MATERIAL FOR THIS TASK:
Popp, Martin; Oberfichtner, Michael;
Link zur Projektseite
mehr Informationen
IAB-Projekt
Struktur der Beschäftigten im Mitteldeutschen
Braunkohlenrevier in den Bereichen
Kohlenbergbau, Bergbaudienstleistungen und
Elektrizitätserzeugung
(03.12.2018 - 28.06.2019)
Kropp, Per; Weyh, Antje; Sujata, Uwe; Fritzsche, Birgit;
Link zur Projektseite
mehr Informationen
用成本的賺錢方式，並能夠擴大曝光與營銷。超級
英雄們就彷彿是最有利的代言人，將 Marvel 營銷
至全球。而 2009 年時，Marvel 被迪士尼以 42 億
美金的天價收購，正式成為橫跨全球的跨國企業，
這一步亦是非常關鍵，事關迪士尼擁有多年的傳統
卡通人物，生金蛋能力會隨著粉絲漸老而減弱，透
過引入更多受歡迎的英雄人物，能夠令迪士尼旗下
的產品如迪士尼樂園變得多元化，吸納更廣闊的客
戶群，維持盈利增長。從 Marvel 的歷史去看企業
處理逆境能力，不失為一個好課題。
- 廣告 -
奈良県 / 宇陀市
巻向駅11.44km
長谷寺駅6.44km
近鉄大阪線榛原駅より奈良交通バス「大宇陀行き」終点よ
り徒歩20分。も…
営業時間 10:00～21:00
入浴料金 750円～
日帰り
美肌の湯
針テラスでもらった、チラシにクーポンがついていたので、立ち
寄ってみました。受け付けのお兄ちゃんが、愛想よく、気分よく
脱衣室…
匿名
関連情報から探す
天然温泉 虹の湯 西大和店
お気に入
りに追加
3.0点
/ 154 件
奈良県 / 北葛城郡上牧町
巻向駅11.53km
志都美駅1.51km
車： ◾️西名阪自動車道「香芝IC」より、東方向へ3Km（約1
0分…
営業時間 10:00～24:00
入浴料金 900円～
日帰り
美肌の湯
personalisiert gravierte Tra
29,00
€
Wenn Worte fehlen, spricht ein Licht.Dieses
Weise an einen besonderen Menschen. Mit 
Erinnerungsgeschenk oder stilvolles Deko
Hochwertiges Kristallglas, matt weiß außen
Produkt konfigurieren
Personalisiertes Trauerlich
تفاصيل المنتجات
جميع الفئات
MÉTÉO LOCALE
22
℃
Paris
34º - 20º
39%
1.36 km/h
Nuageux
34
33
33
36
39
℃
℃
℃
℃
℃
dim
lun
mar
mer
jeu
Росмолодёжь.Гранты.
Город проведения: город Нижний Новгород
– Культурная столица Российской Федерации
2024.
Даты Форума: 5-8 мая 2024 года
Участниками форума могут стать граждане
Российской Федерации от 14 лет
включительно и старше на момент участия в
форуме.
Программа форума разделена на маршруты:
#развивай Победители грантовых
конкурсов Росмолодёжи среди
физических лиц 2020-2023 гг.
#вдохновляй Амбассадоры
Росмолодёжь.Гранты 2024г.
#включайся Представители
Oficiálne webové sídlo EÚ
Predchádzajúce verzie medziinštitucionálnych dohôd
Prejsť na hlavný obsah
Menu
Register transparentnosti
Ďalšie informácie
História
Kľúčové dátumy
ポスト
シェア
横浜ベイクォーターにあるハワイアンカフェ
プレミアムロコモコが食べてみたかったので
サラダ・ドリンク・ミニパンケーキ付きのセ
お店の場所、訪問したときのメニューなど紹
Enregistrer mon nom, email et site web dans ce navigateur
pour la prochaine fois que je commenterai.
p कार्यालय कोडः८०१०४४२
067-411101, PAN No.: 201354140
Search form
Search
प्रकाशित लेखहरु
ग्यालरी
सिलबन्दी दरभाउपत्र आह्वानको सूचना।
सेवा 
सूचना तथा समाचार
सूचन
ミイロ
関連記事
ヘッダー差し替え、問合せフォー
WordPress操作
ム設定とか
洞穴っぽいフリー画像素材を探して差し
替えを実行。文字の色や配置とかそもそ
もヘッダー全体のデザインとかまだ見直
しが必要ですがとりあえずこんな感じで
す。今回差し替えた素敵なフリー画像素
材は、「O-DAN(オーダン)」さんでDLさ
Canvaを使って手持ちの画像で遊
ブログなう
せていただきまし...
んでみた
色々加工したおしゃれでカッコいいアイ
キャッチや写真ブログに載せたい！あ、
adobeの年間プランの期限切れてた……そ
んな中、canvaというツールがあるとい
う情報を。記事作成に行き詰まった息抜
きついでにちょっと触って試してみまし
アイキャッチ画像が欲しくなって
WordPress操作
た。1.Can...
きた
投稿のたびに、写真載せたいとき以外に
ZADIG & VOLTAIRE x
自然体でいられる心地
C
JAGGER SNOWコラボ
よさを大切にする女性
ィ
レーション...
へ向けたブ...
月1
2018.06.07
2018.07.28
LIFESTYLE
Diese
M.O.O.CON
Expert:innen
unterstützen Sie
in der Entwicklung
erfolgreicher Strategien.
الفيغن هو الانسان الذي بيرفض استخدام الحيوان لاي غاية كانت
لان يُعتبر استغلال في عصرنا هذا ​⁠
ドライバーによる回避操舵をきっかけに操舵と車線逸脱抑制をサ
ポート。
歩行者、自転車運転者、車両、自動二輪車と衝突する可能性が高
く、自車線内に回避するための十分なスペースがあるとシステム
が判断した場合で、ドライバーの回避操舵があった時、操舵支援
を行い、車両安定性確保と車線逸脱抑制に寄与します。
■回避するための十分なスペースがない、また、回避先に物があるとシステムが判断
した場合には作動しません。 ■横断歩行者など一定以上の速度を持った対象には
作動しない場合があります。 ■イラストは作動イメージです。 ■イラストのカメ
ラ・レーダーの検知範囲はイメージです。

PROBLEM TO SOLVE: Reproduce each line in the listing above that mentions the string "Федерации".

FINAL ANSWER:
– Культурная столица Российской Федерации
Российской Федерации от 14 лет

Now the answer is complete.